Według ekspertów składowanie odpadów w Polsce jest nie tylko zagrożeniem dla środowiska, ale wiąże się również z niewypełnieniem przez polskie samorządy zobowiązań wynikających z unijnego prawa, dotyczących redukcji odpadów biodegradowalnych.
- Aby ten cel osiągnąć odpady muszą być termicznie przekształcane. – mówił Wilfried Frehman, zaangażowany w projekt i realizację kilkuset spalarni. Odniósł się również do proponowanych alternatyw, m.in. systemy mechaniczno-biologicznego przetwarzania odpadów. – Wytworzone w ten sposób paliwo z odpadów może być wykorzystane przez cementownie. W praktyce jednak cementownie nie mają odpowiednich instalacji oczyszczania spalin jak spalarnia. Żeby zachować parametry emisyjne w cementowniach, do paliwa zastępczego dodawany jest chlor. Dzieli się ten strumień na dwie części, gdzie ta zanieczyszczona chlorem musi trafić do spalarni.

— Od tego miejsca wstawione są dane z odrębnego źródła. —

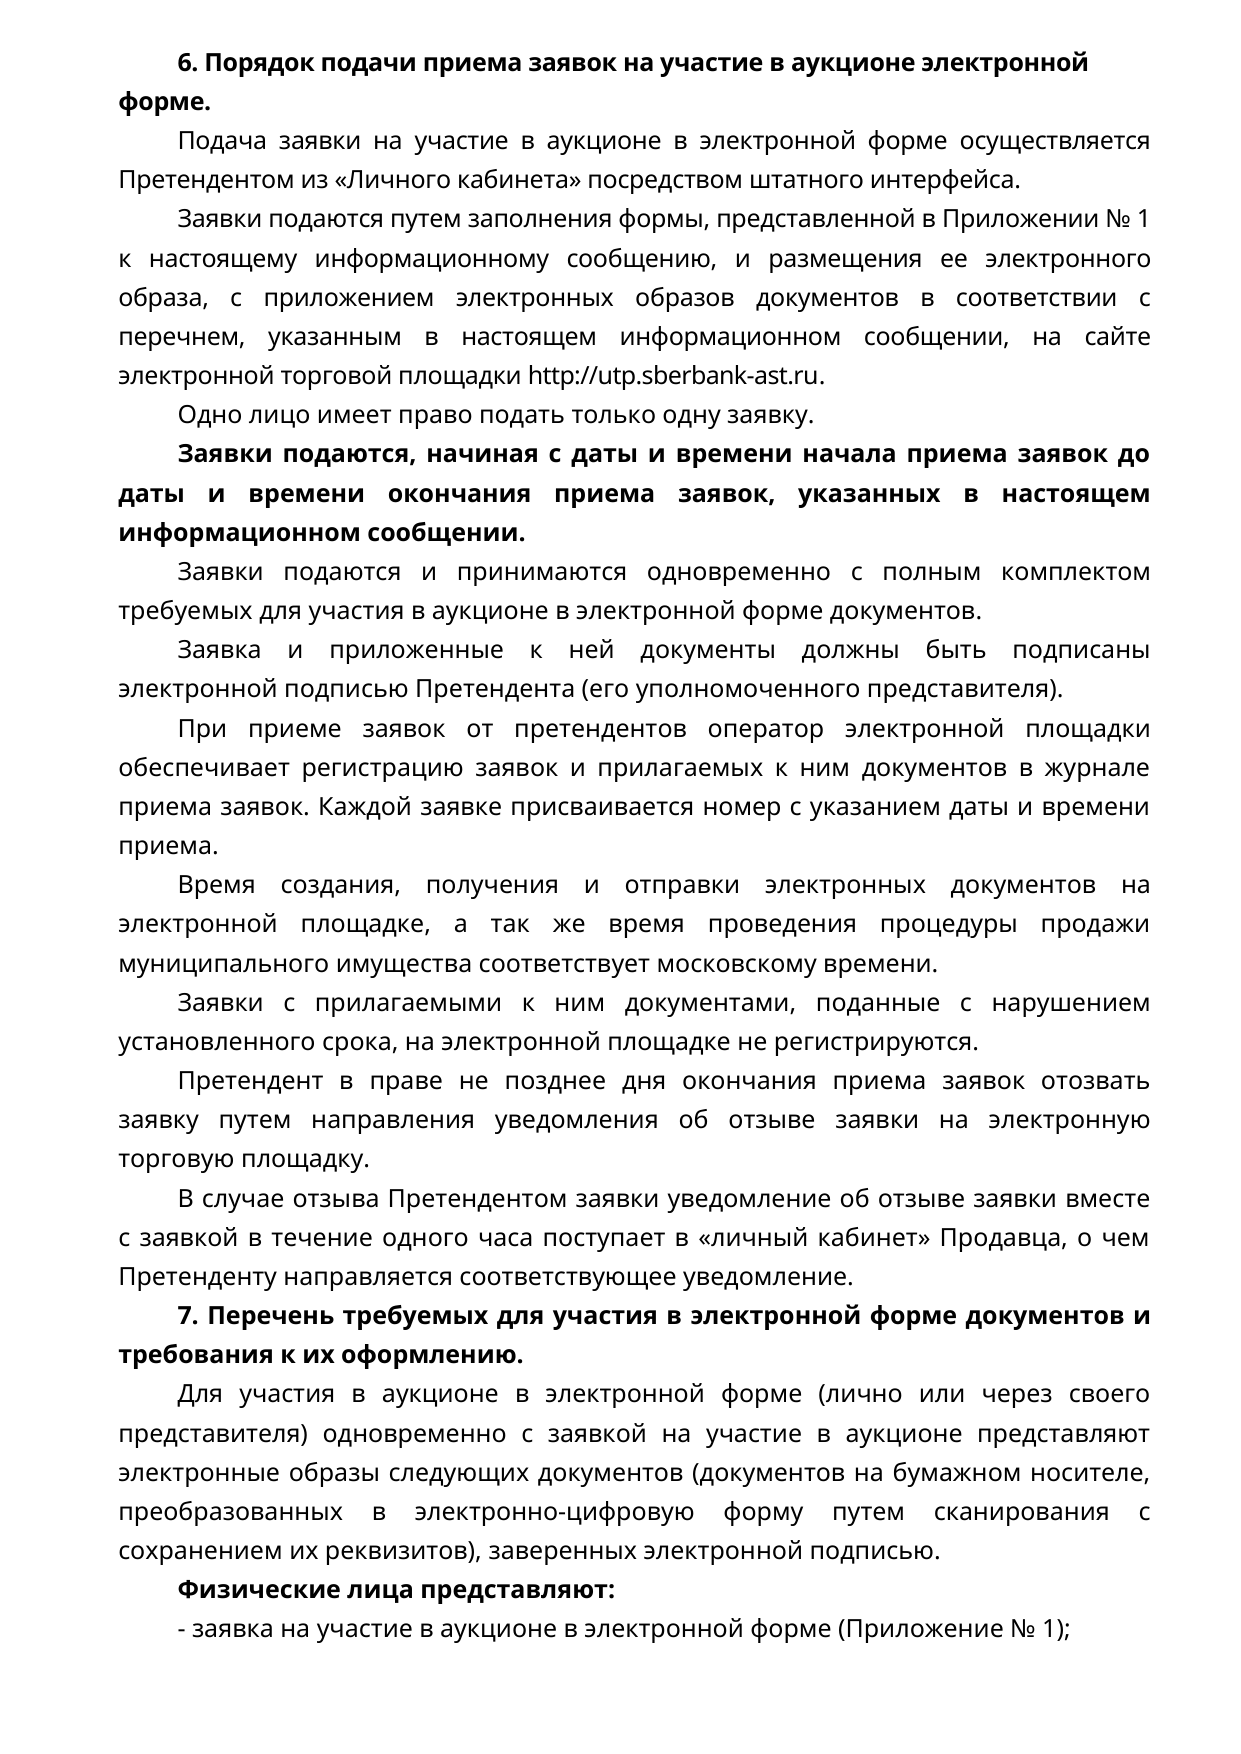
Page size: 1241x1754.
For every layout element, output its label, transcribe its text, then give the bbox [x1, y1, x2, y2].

W ten sposób zadawalając cementownie, do spalarni trafia paliwo niebezpieczne, korozyjne, które skraca żywotność eksploatacyjną spalarni. Oprócz tego cementownie każą sobie płacić za przyjęcie takiego paliwa. Ponadto dowozy do cementowni są dłuższe, co stanowi niepotrzebne koszty – wyjaśniał Frehman.
- Jeśli w 6 polskich miastach uda się wybudować spalarnie odpadów to samorządy Bydgoszczy, Białegostoku, Konina, Poznania, Szczecina i Krakowa spełnią unijne wymogi dotyczące redukcji składowanych odpadów i unikną wielomilionowych kar – wskazywał dr inż. Tadeusz Pająk z Akademii Górniczo-Hutniczej.
- Narodowy Fundusz Ochrony Środowiska i Gospodarki Wodnej wspiera finansowo realizowane w Polsce projekty spalarniowe. Inwestujemy tym samym w bezpieczne dla mieszkańców i środowiska rozwiązania ,mające odpowiedni potencjał ekologiczny i ekonomiczny – mówiła Małgorzata Skucha, z-ca Prezesa NFOŚiGW.
Eksperci wskazywali także na szanse wykorzystania odpadów w energetyce. – Z jednej torebki foliowej można uzyskać energię elektryczną pozwalającą na oświetlenie pokoju 60 W żarówką przez 10 minut, a 20 kubłów śmieci wystarczy do ogrzania przez całą dobę 60 mkw mieszkania – mówił Jacek Uhryn z Fortum Power and Heat Polska. – Spalarnie mogą stać się niebawem w 6 miastach w Polsce źródłem użytecznej energii elektrycznej i ciepła sieciowego – tłumaczył Pająk. – Spalarnie w Europie dostarczają energię elektryczną i ciepło dla około 13 mln mieszkańców - podkreślał.